What I tend to see happen is that these people end up spending a huge amount of time with these devices. They struggle to input data. They struggle to find the data they’ve inputted. It ends up being a situation of task over-management. What was supposed to make their lives more organized, and thus increase their productivity, has instead rendered them useless for a greater portion of the day.

Most of the successful people I’ve worked with have just written stuff down on paper. They carry a pen or pencil with them, and each day they fold up a new sheet of paper, and put it in their pocket. Others have used a tiny organizer booklet that contains a calendar and contact list. Along with the wristwatch they typically wear, they’re all set to manage their time wisely and effectively.

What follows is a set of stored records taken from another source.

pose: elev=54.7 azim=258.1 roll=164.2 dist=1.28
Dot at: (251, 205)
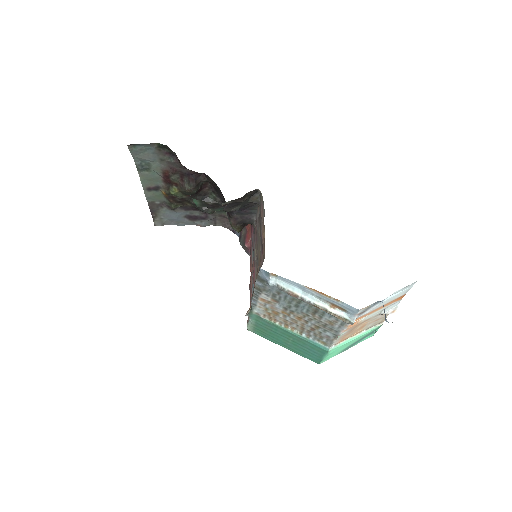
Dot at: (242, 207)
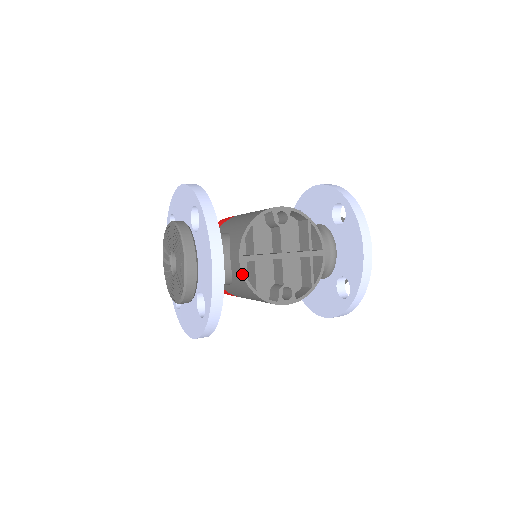
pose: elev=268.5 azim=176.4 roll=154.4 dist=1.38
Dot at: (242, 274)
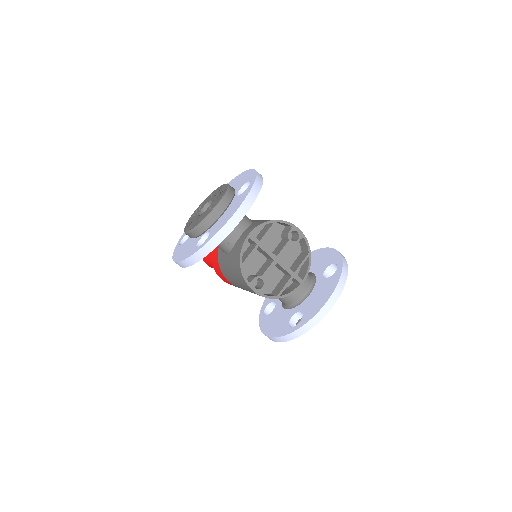
Dot at: (243, 244)
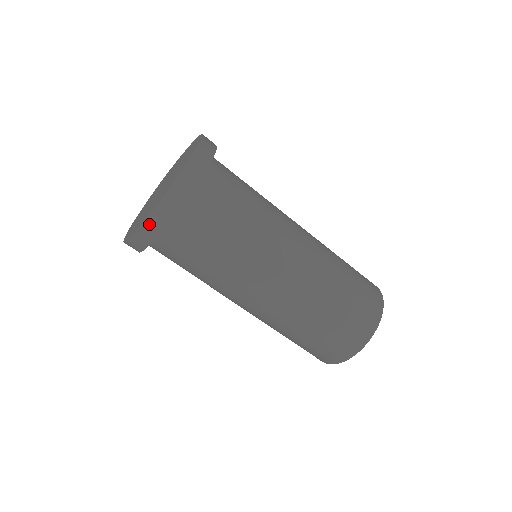
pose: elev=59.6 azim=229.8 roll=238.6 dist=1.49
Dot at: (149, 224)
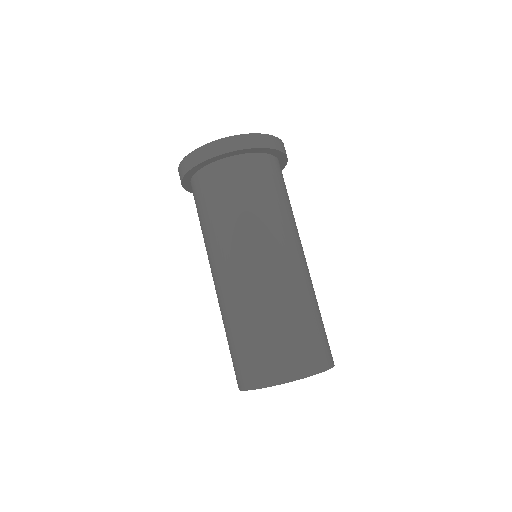
Dot at: (255, 137)
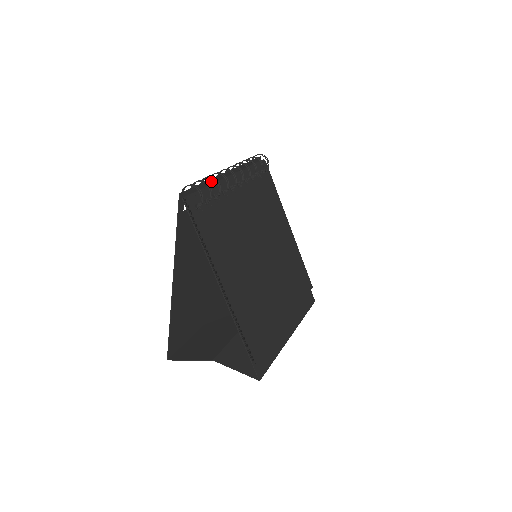
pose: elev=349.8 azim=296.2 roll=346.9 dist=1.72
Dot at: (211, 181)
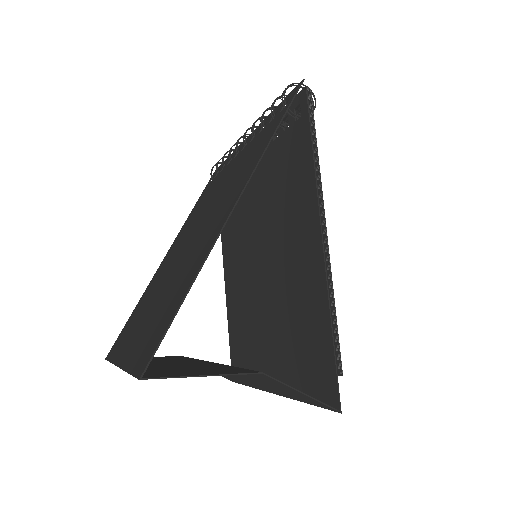
Dot at: occluded
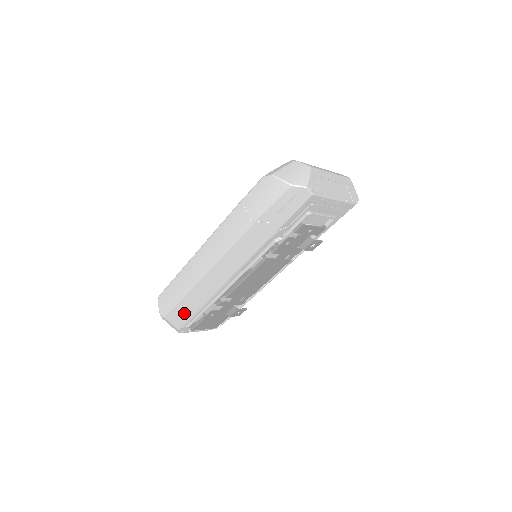
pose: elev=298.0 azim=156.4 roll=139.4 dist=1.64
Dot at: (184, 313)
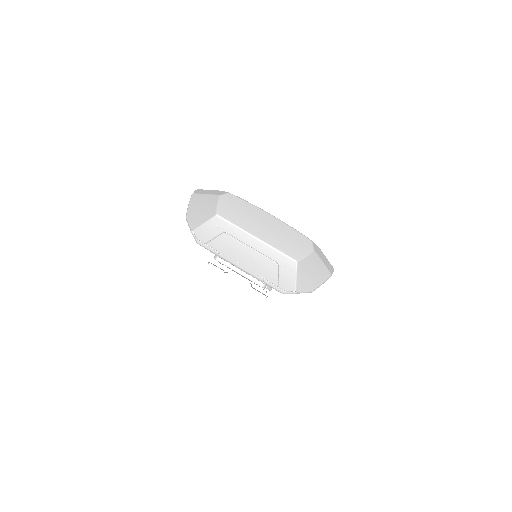
Dot at: occluded
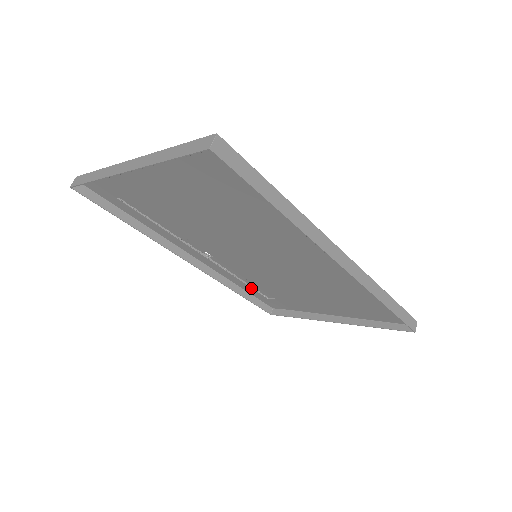
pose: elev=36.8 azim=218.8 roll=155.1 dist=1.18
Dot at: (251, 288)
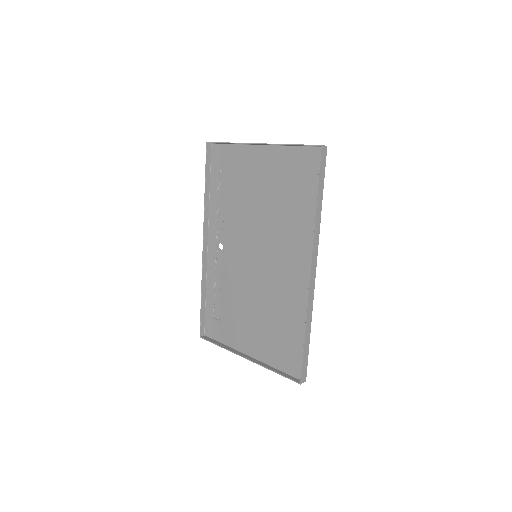
Dot at: (213, 299)
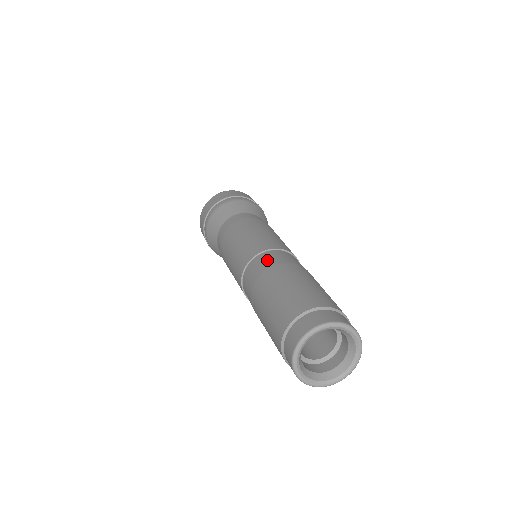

If something comes up that requires their attention, they write down a brief note. If they have an appointment, they write down the time. These people tend to check their watches often, and have more than a one-second memory, so missing an appointment is rarely a problem. Best of all, these papers can be filed quite easily, for future reference. There’s no digging around on some device for old records that often end up deleted by accident, or trying to synchronize it with a PC somewhere.

So while the idea of Remember The Milk may seem novel, I really don’t see how it’s that beneficial. A pencil, a piece of paper and a wristwatch render it nearly useless. While somebody is still sitting there inputting their reminder note one keypress at a time on a handheld device, the person with the paper and pen has written down his or her note, and has moved on to doing something useful.